Apparently not always. In addition to the DVD--which, Orwellian erasures notwithstanding, is well shot and creatively edited--Hutton and Wells have also just released Three Dog Night with the London Symphony Orchestra (Image), a studio disc featuring re-recordings of eleven of their biggest hits, orchestral segues worthy of the Moody Blues, and two new songs, one of which, the melancholy country-folk-rock “Sault Ste. Marie,” is as likable as anything else ever recorded under the Three Dog Night name. “It’s kind of an area we don’t usually do,” says Hutton, who sings lead on the song. “But I like that one too--the words, just the whole feel of it.”

Time once was when a songwriter could receive no higher praise--or hope of hitting the financial jackpot--than to be told that Three Dog Night liked one of his songs.
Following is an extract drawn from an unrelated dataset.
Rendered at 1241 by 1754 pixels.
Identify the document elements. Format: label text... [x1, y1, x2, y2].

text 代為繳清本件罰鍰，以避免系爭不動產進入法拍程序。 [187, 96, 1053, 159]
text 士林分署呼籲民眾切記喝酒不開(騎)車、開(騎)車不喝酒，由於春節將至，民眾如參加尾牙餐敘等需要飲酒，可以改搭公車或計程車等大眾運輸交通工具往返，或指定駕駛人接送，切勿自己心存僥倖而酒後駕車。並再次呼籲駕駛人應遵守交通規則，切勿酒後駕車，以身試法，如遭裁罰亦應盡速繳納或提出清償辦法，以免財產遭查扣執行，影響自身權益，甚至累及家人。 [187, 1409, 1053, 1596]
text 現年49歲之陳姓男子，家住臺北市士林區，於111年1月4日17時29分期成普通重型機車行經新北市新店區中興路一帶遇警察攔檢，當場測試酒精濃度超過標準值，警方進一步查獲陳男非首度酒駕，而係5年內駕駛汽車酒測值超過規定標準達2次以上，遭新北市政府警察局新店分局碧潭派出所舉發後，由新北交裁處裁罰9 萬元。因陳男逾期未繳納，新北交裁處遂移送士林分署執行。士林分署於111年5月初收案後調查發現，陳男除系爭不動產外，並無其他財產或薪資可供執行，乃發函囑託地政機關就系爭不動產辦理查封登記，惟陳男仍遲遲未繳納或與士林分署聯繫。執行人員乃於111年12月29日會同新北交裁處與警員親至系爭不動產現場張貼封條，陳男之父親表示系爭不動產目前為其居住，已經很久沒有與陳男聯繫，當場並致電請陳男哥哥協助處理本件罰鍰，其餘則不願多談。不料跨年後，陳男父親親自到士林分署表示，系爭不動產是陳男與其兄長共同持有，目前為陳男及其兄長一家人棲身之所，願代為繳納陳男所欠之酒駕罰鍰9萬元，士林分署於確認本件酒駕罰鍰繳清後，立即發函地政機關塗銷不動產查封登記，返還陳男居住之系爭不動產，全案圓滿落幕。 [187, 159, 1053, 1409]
From Laura Nyro (“Eli’s Coming”), Hoyt Axton (“Joy to the World”), and Paul Williams (“Old-Fashioned Love Song”) to Harry Nilsson (“One”), Randy Newman (“Mama Told Me [Not to Come]”), and Elton John (“Your Song”), the group did more to pound the songs of post-Brill Building pop composers into the head of the American populace than any other act of the last thirty-five years.

Hutton says it was the success of Three Dog Night’s second album, 1969’s Suitable for Framing, that opened the song-pitching floodgates. “We were hot, so we were right at the front of the line. All the songs came to us.

“Now,” he admits, “we’re way, way, way at the end of the line. Celine Dion and people like that are getting all of those songs now.”

Nevertheless, Hutton remains an inveterate song hunter. His current cache of undiscovered gems , he says, is only three songs deep, but he believes that eventually he and Wells will come up with enough new material for at least one more all-original Three Dog Night album.

Meanwhile, he says, they wanted to do the London Symphony Orchestra disc so that people can hear “how we sound now” and that the task of re-recording many of the top-forty era’s most durable radio classics was not daunting. “I’m very proud of it. For old guys, I think we still have chops.”

“On the road,” he says, ‘when we arrive at a venue, I’ll always ask the promoter, ‘Who was here before we were?’ And he’ll say, ‘Oh, so-and-so.’ And I’ll say, ‘How were they?’ And he’ll say, ‘Well, not so good really.’ Then I’ll think of the group, and they were never any good. Their sound was all studio tricks and effects to start with.”

Not so with Three Dog Night.

“We sounded--and still sound--how we really sounded,” says Hutton. “We never used any tricks.”